====== Passage provided

The streetcar was stalled at Leslie, and from my seat in the back I could hear a commotion taking place at the ‘cockpit’. (Pun most definitely intended.) A man — I want to recall him as being homeless although it is entirely possible he was just your run of the mill weirdo — was trying to pay his fare to the driver who was demanding the man exit the car immediately. “You can’t ride the streetcar like that, sir, please step off.” At first I didn’t even bother investigating; as not much is worthy of such an effort on the wretched albeit at times entertaining 501.

My attention only piqued when the man refused the driver’s demands for immediate departure, and began vehemently defending his right to ride the streetcar as he was. I could only see part of him from where I was seated so I leaned sideways in my seat and had a gander. My first thought was, “What the fuck is the hold up here, he seems fine to me.” However,  as my eyes scanned the vagrant from head to toe, I realized abruptly what the issue was. He was wearing a collared shirt, perhaps even a jacket, but that was all. No pants, no underwear, and apparently little regard for the societal requirement that at all times when in public, we wear at least one of these things, if not both. This man was getting his shirtcock on.

The thing about shirtcocking, is that is catches you off guard; startles you abruptly into looking directly at a man’s bits with little to no prior warning. Blatant public nudity would be more forgiving because at least your brain can immediately register the offense, but with shirtcocking you almost feel like the asshole with your pants caught around your ankles. I am interested to know who else would agree with this, but a penis and balls out and about without context is a bizarre and oftentimes unsettling sight.

============

=== Work task 1 ===
In the streetcar anecdote, at which stop was the streetcar stalled?
=== Work task 2 ===
Rewrite the streetcar anecdote from "The thing about" to "oftentimes unsettling sight.", replacing "brain" with "mind".

====== Provided data

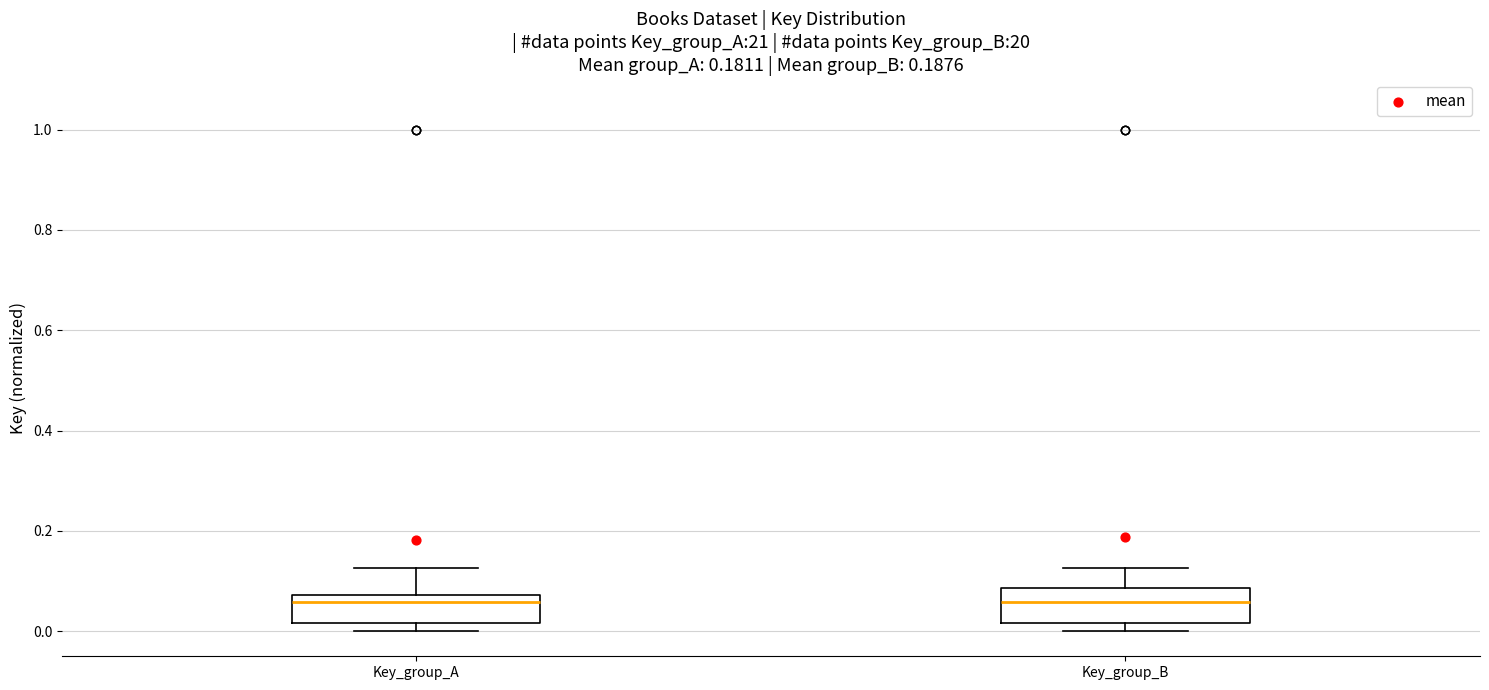

Reading left to right, transcribe this box plot: for each box, give where its median line is, the range the box spans, and where its two whiskers end, as read against the y-axis. The values are not printed on the chart, so give them approximately, as read against the axis.

Key_group_A: median 0.06, box 0.02 to 0.08, whiskers 0.00 to 0.12
Key_group_B: median 0.06, box 0.02 to 0.08, whiskers 0.00 to 0.12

============

=== Answer space 1 ===
Leslie

=== Answer space 2 ===
The thing about shirtcocking, is that is catches you off guard; startles you abruptly into looking directly at a man’s bits with little to no prior warning. Blatant public nudity would be more forgiving because at least your mind can immediately register the offense, but with shirtcocking you almost feel like the asshole with your pants caught around your ankles. I am interested to know who else would agree with this, but a penis and balls out and about without context is a bizarre and oftentimes unsettling sight.